Member of Parliament, Rajya Sabha
- In office 1992–1998
- Constituency: Haryana

Haryana Legislative Assembly
- In office 1967–1972
- Constituency: Narwana
- In office 1977–1987
- Constituency: Narwana
- In office 1991–1992
- Constituency: Narwana
- In office 2005–2009
- Constituency: Kaithal

Personal details
- Born: 24 March 1932 Jind, Punjab, British India (now in Haryana, India)
- Died: 20 January 2020 (aged 87) New Delhi, India
- Party: Indian National Congress
- Relatives: Randeep Singh Surjewala (son)

= Shamsher Singh Surjewala =

Indian lawyer and politician (1932–2020)

Shamsher Singh Surjewala (24 March 1932 – 20 January 2020) was an Indian lawyer and politician from Haryana belonging to Indian National Congress. He was a member of the Rajya Sabha and Haryana Legislative Assembly. He also served as the president of the Haryana Pradesh Congress Committee, minister of the Government of Haryana and the leader of the opposition in the Haryana Legislative Assembly. He was the father of Randeep Singh Surjewala.

==Biography==
Surjewala was born on 24 March 1932. He was involved in politics during his student life. He was expelled from Yadavindra State High School by the ruler of Sangrur as he espoused the agenda of Indian National Congress.

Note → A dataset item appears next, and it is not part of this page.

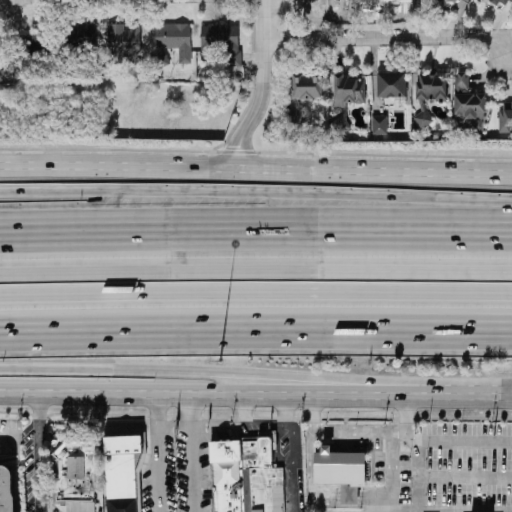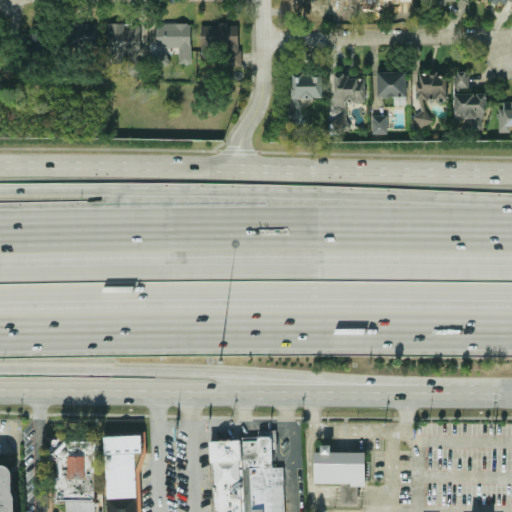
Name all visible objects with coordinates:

Surjewala started law practice in 1957. He was elected as the managing director of the Central Bank of Sangrur and chairman of the panchayat samiti of Kalayat in Kaithal.

Surjewala was elected as a member of the Haryana Legislative Assembly in 1967, 1977, 1982 and 1991 from Narwana. In 1992 he was elected as a member of the Rajya Sabha from Haryana. Later, he was elected as a member of the Haryana Legislative Assembly from Kaithal in 2005. He served four times as a minister of the Government of Haryana. He also served as the leader of the opposition in the Haryana Legislative Assembly.

Surjewala worked for the rights of the farmers. He was the president of the Haryana Krishak Samaj and All India Kisan Congress. He also served as the president of the Haryana Pradesh Congress Committee.

Surjewala died on 20 January 2020 at All India Institute of Medical Sciences Hospital, New Delhi at the age of 87.